To say I was upset would be like saying 9/11 was simply sad.
In reality, I think the firey rage that burned in my soul melted the paint off the siding of my parents' house. Immediately, I brought it to your husband's attention, and proceeded to flip the ever-loving fuck out. I literally could not form full coherent thoughts, let alone sentences. The fact that The Husband was holding my sleeping son probably saved his life. The only thing saving your life was my advanced stage of pregnancy. I didn't deem you worthy of the possible danger to myself and my unborn daughter that would come from dealing with your cheap, skeezy ass. So I did the next-best thing, in my mind. I sent you a series of text messages, detailing the numerous reasons you would never have ANY form of contact with The Husband, EVER again, lest you create a situation where I took legal action and had restraining orders placed on you. As I fully expected, you denied EVERYTHING...until your husband confronted you, and you sang like a bird! Then you had the nerve to yell at *me* for being mad, saying I'd no right to be mad because I'd OK'd it before. As it turned out, you'd completely ignored the part where I'd said NOT WHEN YOU'RE ALONE, OR WITHOUT TELLING US FIRST, so of course you didn't see any problem with it.

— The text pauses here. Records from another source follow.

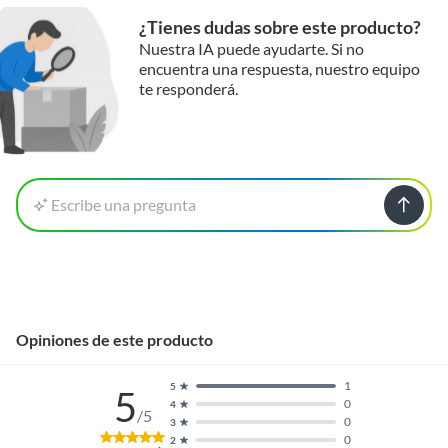
¿Tienes dudas sobre este producto?
Nuestra IA puede ayudarte. Si no
encuentra una respuesta, nuestro equipo
te responderá.
Escribe una pregunta
Opiniones de este producto
1
5
5
0
4
/5
0
3
0
2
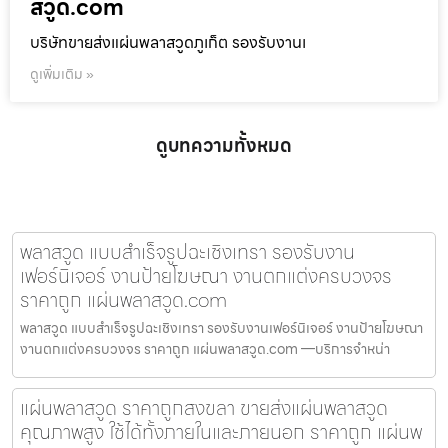
สวูด.com
บริษัทขายส่งแผ่นพลาสวูดภูเก็ต รองรับงานเ
ดูเพิ่มเติม »
ดูบทความทั้งหมด
พลาสวูด แบบสำเร็จรูปฉะเชิงเทรา รองรับงาน
เฟอร์นิเจอร์ งานป้ายโฆษณา งานตกแต่งครบวงจร
ราคาถูก แผ่นพลาสวูด.com
พลาสวูด แบบสำเร็จรูปฉะเชิงเทรา รองรับงานเฟอร์นิเจอร์ งานป้ายโฆษณา
งานตกแต่งครบวงจร ราคาถูก แผ่นพลาสวูด.com —บริการจำหน่า
แผ่นพลาสวูด ราคาถูกสงขลา ขายส่งแผ่นพลาสวูด
คุณภาพสูง ใช้ได้ทั้งภายในและภายนอก ราคาถูก แผ่นพ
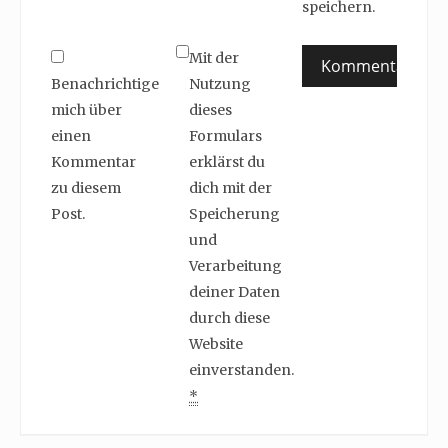
speichern.
Mit der
Benachrichtige
Nutzung
mich über
dieses
einen
Formulars
Kommentar
erklärst du
zu diesem
dich mit der
Post.
Speicherung
und
Verarbeitung
deiner Daten
durch diese
Website
einverstanden.
*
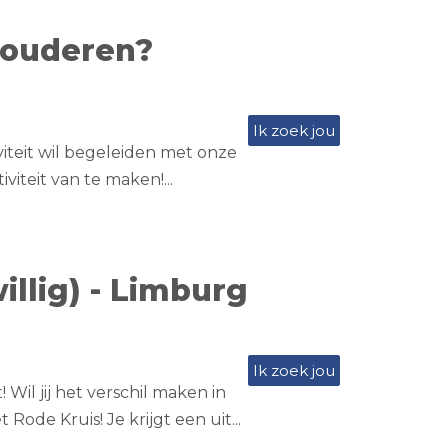
 ouderen?
Ik zoek jou
viteit wil begeleiden met onze
viteit van te maken!...
illig) - Limburg
Ik zoek jou
 Wil jij het verschil maken in
Rode Kruis! Je krijgt een uit...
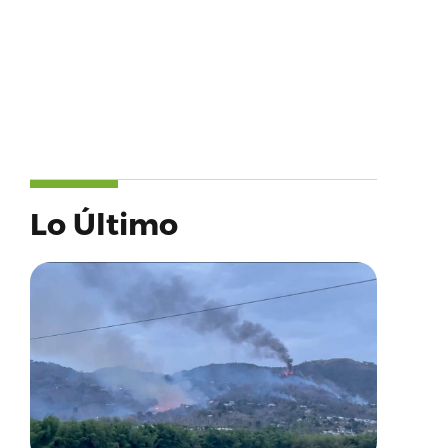
Lo Último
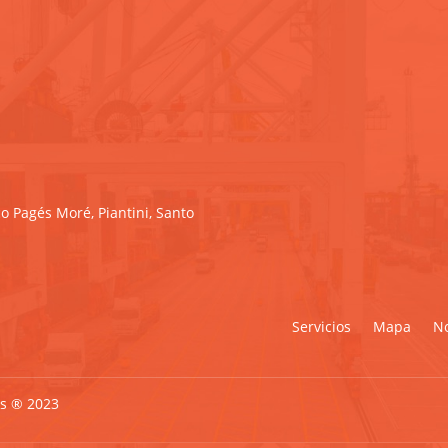
o Pagés Moré, Piantini, Santo
Servicios
Mapa
No
os ® 2023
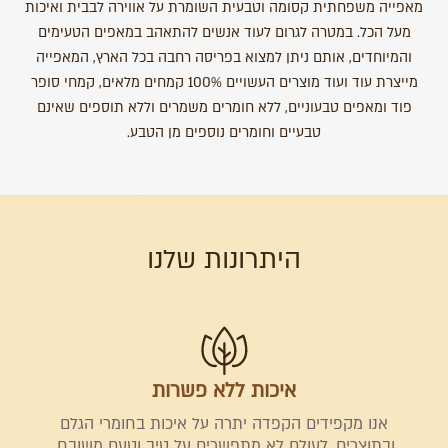
מאפייה משפחתית קסומה וטבעית השומרת על אווירה לבבית ואיכות
מעל הכל. במטרה לגרום לעוד אנשים להתאהב במאפים הטעימים
והמיוחדים, אותם ניתן למצוא בפריסה רחבה בכל הארץ, המאפייה
מייצרת עוד ועוד מוצרים העשויים 100% קמחים מלאים, קמחי סופר
פוד ומאפים טבעוניים, ללא חומרים משמרים וללא תוספים שאינם
טבעיים וחומרים נוספים מן הטבע.
היתרונות שלנו
איכות ללא פשרות
אנו מקפידים הקפדה יתרה על איכות בחומרי הגלם
ובתוצרים. לעולם לא מתפשרים על טיב וטעם משובח.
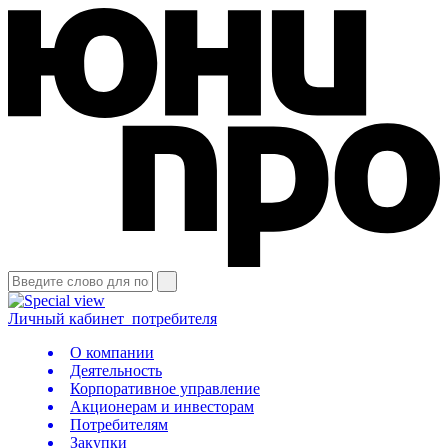
Личный кабинет
потребителя
О компании
Деятельность
Корпоративное управление
Акционерам и инвесторам
Потребителям
Закупки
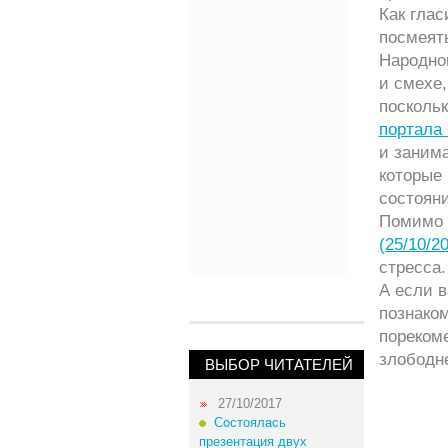
Как глас
посмеять
Народно
и смехе,
поскольк
портала
и заним
которые 
состоян
Помимо 
(25/10/2
стресса.
А если в
познако
пореком
злободн
ВЫБОР ЧИТАТЕЛЕЙ
27/10/2017
Состоялась
презентация двух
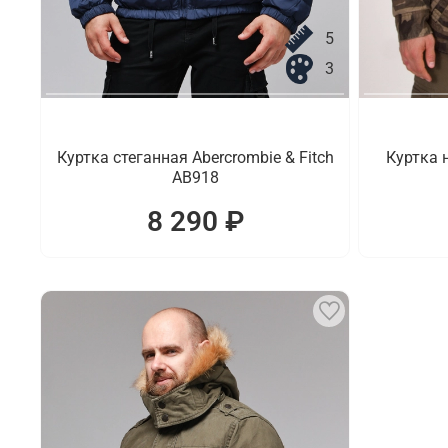
5
3
Куртка стеганная Abercrombie & Fitch
Куртка 
AB918
8 290 ₽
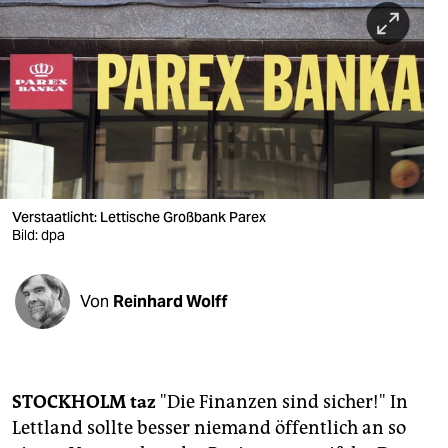
berlin
nord
wahrheit
verlag
verlag
veranstaltungen
Verstaatlicht: Lettische Großbank Parex
Bild: dpa
shop
fragen & hilfe
Von
Reinhard Wolff
unterstützen
abo
STOCKHOLM
taz
"Die Finanzen sind sicher!" In
genossenschaft
Lettland sollte besser niemand öffentlich an so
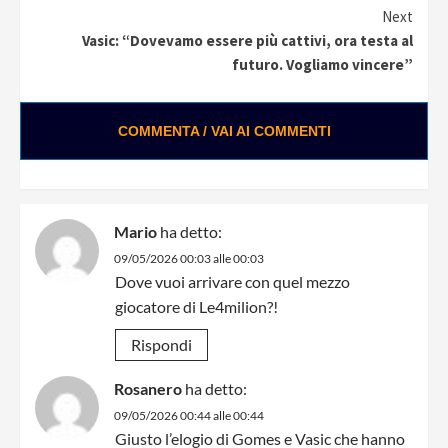
Next
Vasic: “Dovevamo essere più cattivi, ora testa al
futuro. Vogliamo vincere”
COMMENTA / VAI AI COMMENTI
Mario
ha detto:
09/05/2026 00:03 alle 00:03
Dove vuoi arrivare con quel mezzo
giocatore di Le4milion?!
Rispondi
Rosanero
ha detto:
09/05/2026 00:44 alle 00:44
Giusto l’elogio di Gomes e Vasic che hanno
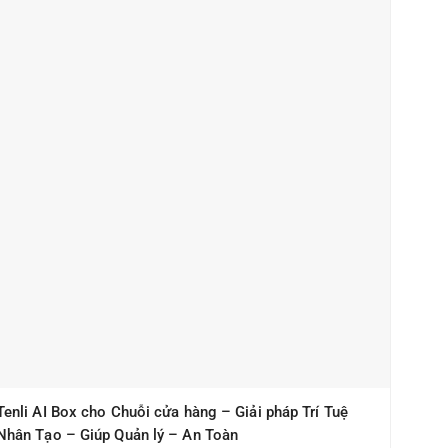
Tenli AI Box cho Chuỗi cửa hàng – Giải pháp Trí Tuệ
Nhân Tạo – Giúp Quản lý – An Toàn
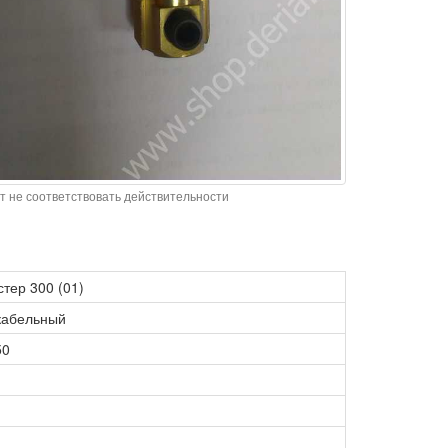
т не соответствовать действительности
тер 300 (01)
кабельный
50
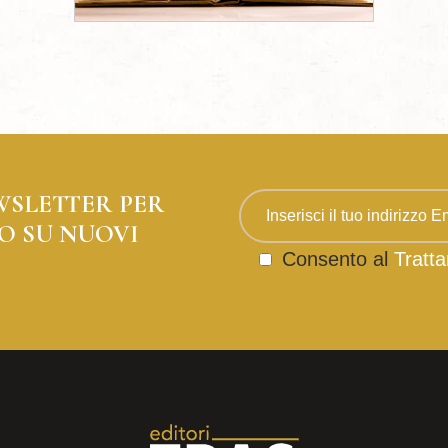
WSLETTER PER
O SU NUOVI
Consento al
Tratta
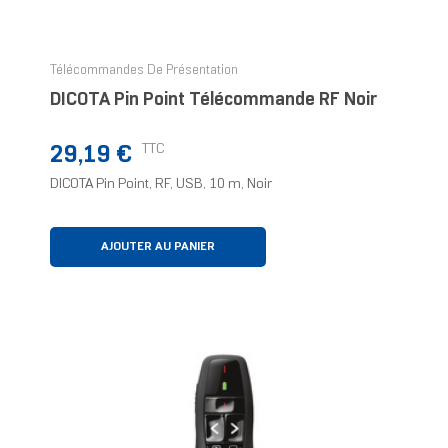
Télécommandes De Présentation
DICOTA Pin Point Télécommande RF Noir
Prix
TTC
29,19 €
DICOTA Pin Point, RF, USB, 10 m, Noir
AJOUTER AU PANIER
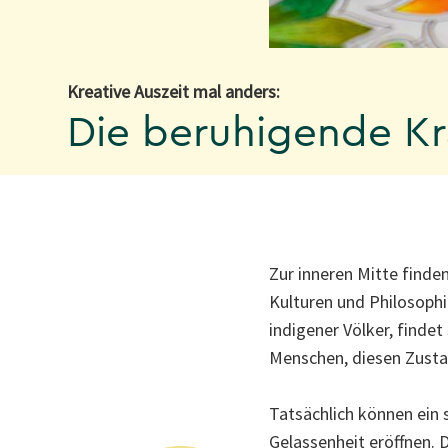
Kreative Auszeit mal anders:
Die beruhigende Kr
Zur inneren Mitte finden
Kulturen und Philosophi
indigener Völker, findet
Menschen, diesen Zustan
Tatsächlich können ein 
Gelassenheit eröffnen. 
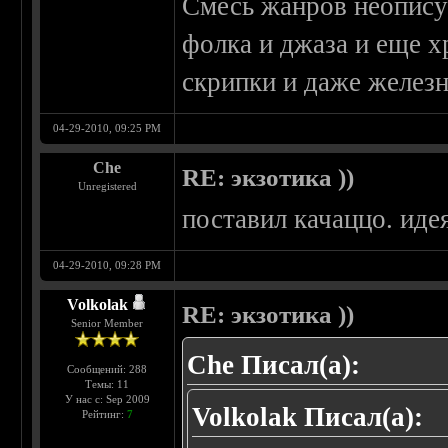
Смесь жанров неописуе
фолка и джаза и еще хр
скрипки и даже железн
04-29-2010, 09:25 PM
Che
RE: экзотика ))
Unregistered
поставил качаццо. иде
04-29-2010, 09:28 PM
Volkolak
RE: экзотика ))
Senior Member
Che Писал(а):
Сообщений: 288
Темы: 11
У нас с: Sep 2009
Volkolak Писал(а):
Рейтинг:
7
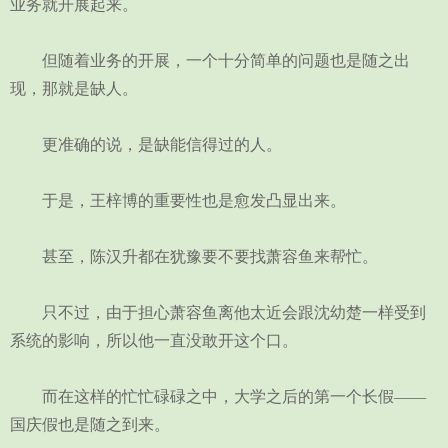
业务就开展起来。
但随着业务的开展，一个十分简单的问题也是随之出
现，那就是缺人。
更准确的说，是缺能信得过的人。
于是，王梓博的重要性也是愈发凸显出来。
甚至，陈汉升都在犹豫要不要找萧容鱼来帮忙。
只不过，由于担心萧容鱼离他太近会跟沈幼楚一样受到
系统的影响，所以他一直没敢开这个口。
而在这样的忙忙碌碌之中，大学之后的第一个长假——
国庆假也是随之到来。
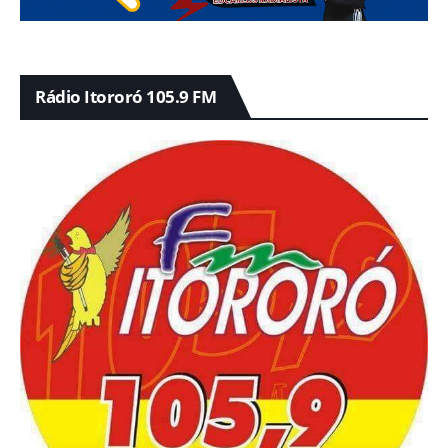
Rádio Itororó 105.9 FM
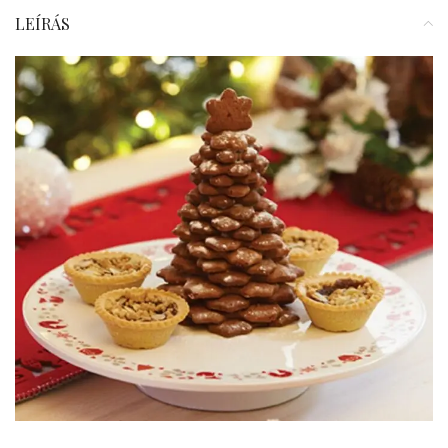
LEÍRÁS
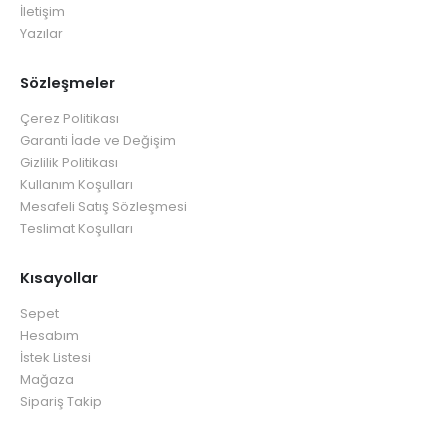
İletişim
Yazılar
Sözleşmeler
Çerez Politikası
Garanti İade ve Değişim
Gizlilik Politikası
Kullanım Koşulları
Mesafeli Satış Sözleşmesi
Teslimat Koşulları
Kısayollar
Sepet
Hesabım
İstek Listesi
Mağaza
Sipariş Takip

There was intense arguing about it for probably a solid week. During which you tried to tell me the whole thing was my fault for being pregnant and "depriving The Husband of his most basic desires," calling me selfish. After days of (what I now see as) pointless back-and-forth arguing, I quit trying to get past your stupidity to make you see the reality and the wrongness (shut.the.fuck.up, it IS TOO a word), and I just ceased all contact. You raged on for days, hurling insults (that did and didn't have your desired effect), and finally got the clue and stopped. Any further conversations were had between your husband and myself, since we were the only two could talk about it without feeling the urge to rip each other's heads off.
Things carried on that way through Christmas, Boogaloo's birthday, The Husband's and my anniversary, New Year's Eve, and most of New Year's Day. Then when your husband got arrested you had nowhere else to turn, couldn't afford to bail him out yourself, didn't know anyone else with the resources to do it without judging you, and so you turned back to us.
Right now, however, I need to take some time to cool down and stop shaking with repressed rage. I'll come back to this later.